Itulah mengapa berbagai cerita budaya sejarah saat ini dipenuhi dengan sudut pandang patriarkis dan elitis, karena penyebaran cerita dan kebudayaan selalu dilakukan oleh mereka yang menang. Sedangkan yang kalah akan dikambing hitamkan.

Kisah seperti Mahabarata dan Ramayana di Jawa salah satunya dibawakan melalui media Wayang. Dalam wayang kulit, “dalang” merupakan penggerak cerita dan tokoh sentral dalam setiap pertunjukan. Upaya untuk menjadikan berbagai cerita tersebut sebagai kebudayaan rakyat pernah dilakukan salah satunya oleh Lekra (Lembaga Kebudayaan Rakyat) pada tahun paska-kemerdekaan Indonesia sampai sekitar tahun 1965.

Lekra berupaya untuk meruntuhkan pakem-pakem feodal dan elitis yang hanya menceritakan perebutan “Harta, Tahta dan Wanita” semata dari para penguasa. Mereka berupaya mengubah dan mendorong cerita-cerita yang mengangkat kebudayaan rakyat yaitu seperti kisah-kisah realita di tengah masyarakat yang berisi berbagai pesan dan kritik sosial.
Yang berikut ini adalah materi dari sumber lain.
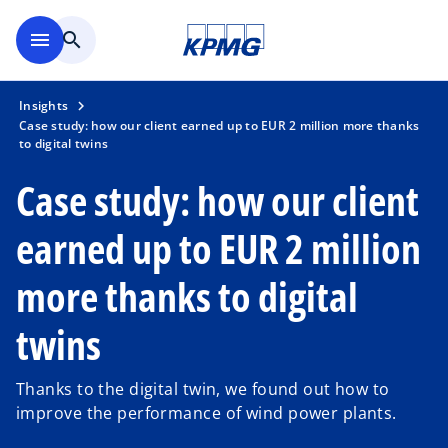
Skip to main content
menu
search
Insights
Case study: how our client earned up to EUR 2 million more thanks
to digital twins
Case study: how our client
earned up to EUR 2 million
more thanks to digital
twins
Thanks to the digital twin, we found out how to
improve the performance of wind power plants.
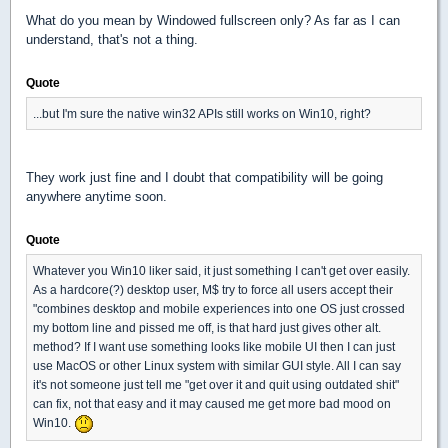
What do you mean by Windowed fullscreen only? As far as I can
understand, that's not a thing.
Quote
...but I'm sure the native win32 APIs still works on Win10, right?
They work just fine and I doubt that compatibility will be going
anywhere anytime soon.
Quote
Whatever you Win10 liker said, it just something I can't get over easily.
As a hardcore(?) desktop user, M$ try to force all users accept their
"combines desktop and mobile experiences into one OS just crossed
my bottom line and pissed me off, is that hard just gives other alt.
method? If I want use something looks like mobile UI then I can just
use MacOS or other Linux system with similar GUI style. All I can say
it's not someone just tell me "get over it and quit using outdated shit"
can fix, not that easy and it may caused me get more bad mood on
Win10.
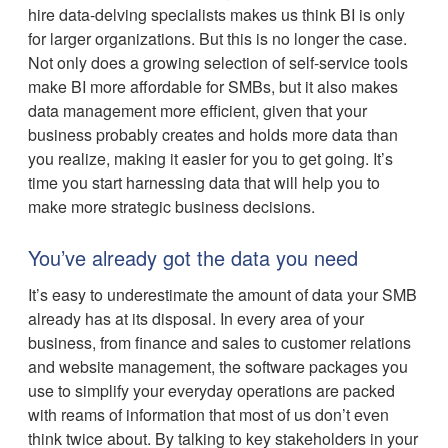
hire data-delving specialists makes us think BI is only
for larger organizations. But this is no longer the case.
Not only does a growing selection of self-service tools
make BI more affordable for SMBs, but it also makes
data management more efficient, given that your
business probably creates and holds more data than
you realize, making it easier for you to get going. It’s
time you start harnessing data that will help you to
make more strategic business decisions.
You’ve already got the data you need
It’s easy to underestimate the amount of data your SMB
already has at its disposal. In every area of your
business, from finance and sales to customer relations
and website management, the software packages you
use to simplify your everyday operations are packed
with reams of information that most of us don’t even
think twice about. By talking to key stakeholders in your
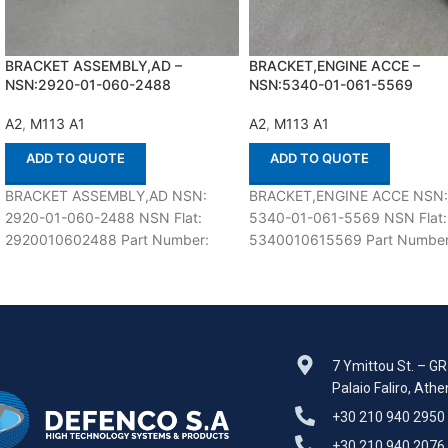
BRACKET ASSEMBLY,AD –
BRACKET,ENGINE ACCE –
NSN:2920-01-060-2488
NSN:5340-01-061-5569
A2
,
M113 A1
A2
,
M113 A1
ADD TO QUOTE
ADD TO QUOTE
BRACKET ASSEMBLY,AD NSN:
BRACKET,ENGINE ACCE NSN
2920-01-060-2488 NSN Flat:
5340-01-061-5569 NSN Flat:
2920010602488 Part Number:
5340010615569 Part Number
12253535 Suitable for use with
12253595 Suitable for use wit
M113 A1,A2 Defenco is Nato
M113 A1,A2 Defenco is Nato
Certified
Certified
7 Ymittou St. – G
Palaio Faliro, Ath
+30 210 940 2950
+30 210 940 2076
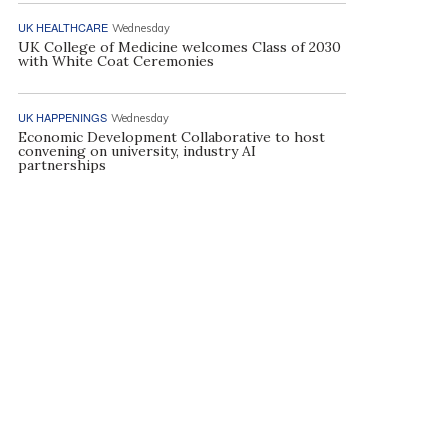
UK HEALTHCARE
Wednesday
UK College of Medicine welcomes Class of 2030
with White Coat Ceremonies
UK HAPPENINGS
Wednesday
Economic Development Collaborative to host
convening on university, industry AI
partnerships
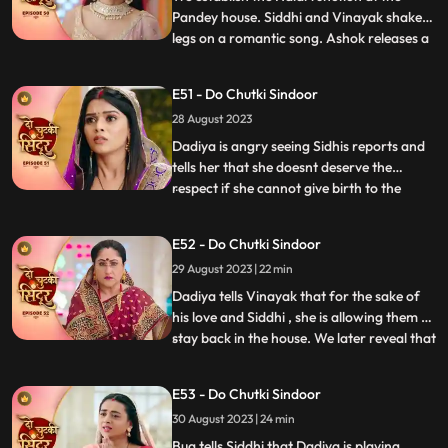
Pandey house. Siddhi and Vinayak shake
legs on a romantic song. Ashok releases a
...
gas into the air which makes everyone feel
uneasy. Taking advange of the situation he
E51 - Do Chutki Sindoor
takes Maya to the room to molest her.
28 August 2023
Siddhi reaches mayas room and tries to
rescue her but do
Dadiya is angry seeing Sidhis reports and
tells her that she doesnt deserve the
respect if she cannot give birth to the
...
successor of the family. She tells Siddhi to
leave the house and also tells that she will
E52 - Do Chutki Sindoor
find another woman to marry Vinayak
29 August 2023 | 22 min
who can give birth to a child. Bua comes to
dadiya wit
Dadiya tells Vinayak that for the sake of
his love and Siddhi , she is allowing them to
stay back in the house. We later reveal that
...
Dadiya is playing her cards against them.
Vinayak feels dizzy after drinking the milk
E53 - Do Chutki Sindoor
prepared by Dadiya. Maya follows
30 August 2023 | 24 min
Vinayak to the room and tries to get
physical bu
Bua tells Siddhi that Dadiya is playing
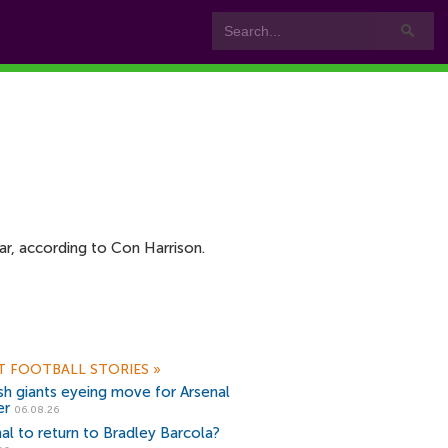
ar, according to Con Harrison.
T FOOTBALL STORIES
»
sh giants eyeing move for Arsenal
er
06.08.26
al to return to Bradley Barcola?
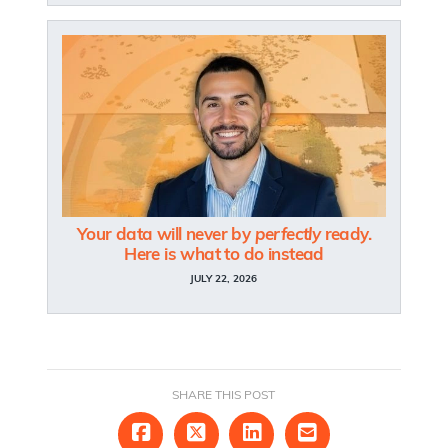
Your data will never by
perfectly
ready.
Here is what to do instead
JULY 22, 2026
SHARE THIS POST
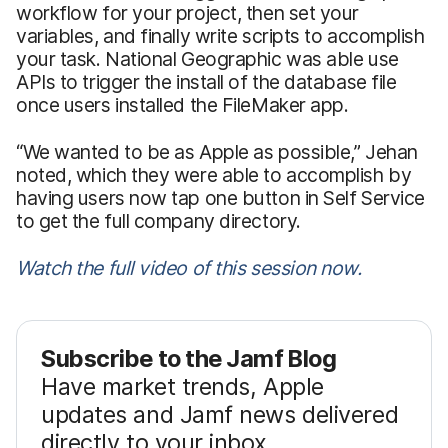
workflow for your project, then set your
variables, and finally write scripts to accomplish
your task. National Geographic was able use
APIs to trigger the install of the database file
once users installed the FileMaker app.
“We wanted to be as Apple as possible,” Jehan
noted, which they were able to accomplish by
having users now tap one button in Self Service
to get the full company directory.
Watch the full video of this session now.
Subscribe to the Jamf Blog
Have market trends, Apple
updates and Jamf news delivered
directly to your inbox.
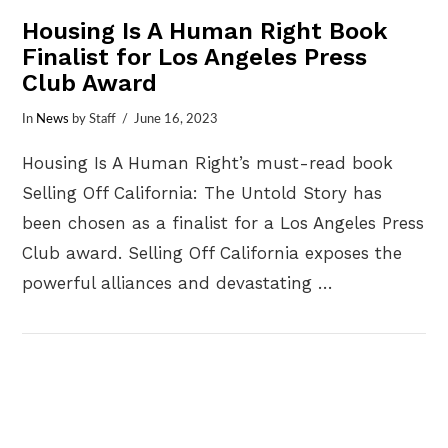
Housing Is A Human Right Book
Finalist for Los Angeles Press
Club Award
In
News
by Staff
June 16, 2023
Housing Is A Human Right’s must-read book
Selling Off California: The Untold Story has
been chosen as a finalist for a Los Angeles Press
Club award. Selling Off California exposes the
powerful alliances and devastating …
VIEW POST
Seperti dengan menggambarkan lakon Ramayana bahwa Rama merepresentasikan kekuatan rakyat sedangkan Rahwana merepresentasikan kekuatan elit yang serakah. Melalui berbagai gerakan politik maka Rama bersama rakyat berhasil mengalahkan Rahwana. Itu sebagai petunjuk bahwa kedaulatan rakyat itu yang paling utama.

Selain itu berbagai lakon carangan (tidak sesuai pakem) yang dikembangkan oleh para pujangga atau seniman pewayangan Indonesia juga membawa upaya “titik pembalikan”. Seperti lakon “Petruk Dadi Ratu”, “Semar Mbangun Kahyangan”, dan “Semar Gugat”. Lakon-lakon tersebut berisi cerita bagaimana rakyat kecil bergerak dan terjun dalam dunia politik untuk mengingatkan dan menggulingkan para pemimpin otoriter yang menyengsarakan rakyat. Itulah mengapa saya lebih menyukai menonton wayang kulit lakon tertentu secara berjam-jam dibanding film Mahabarata di stasiun TV swasta Nasional.

Tulisan esai ini sebelumnya telah dimuat di rubrik Pamomong Koran Suara Merdeka, Minggu 08 Maret 2015.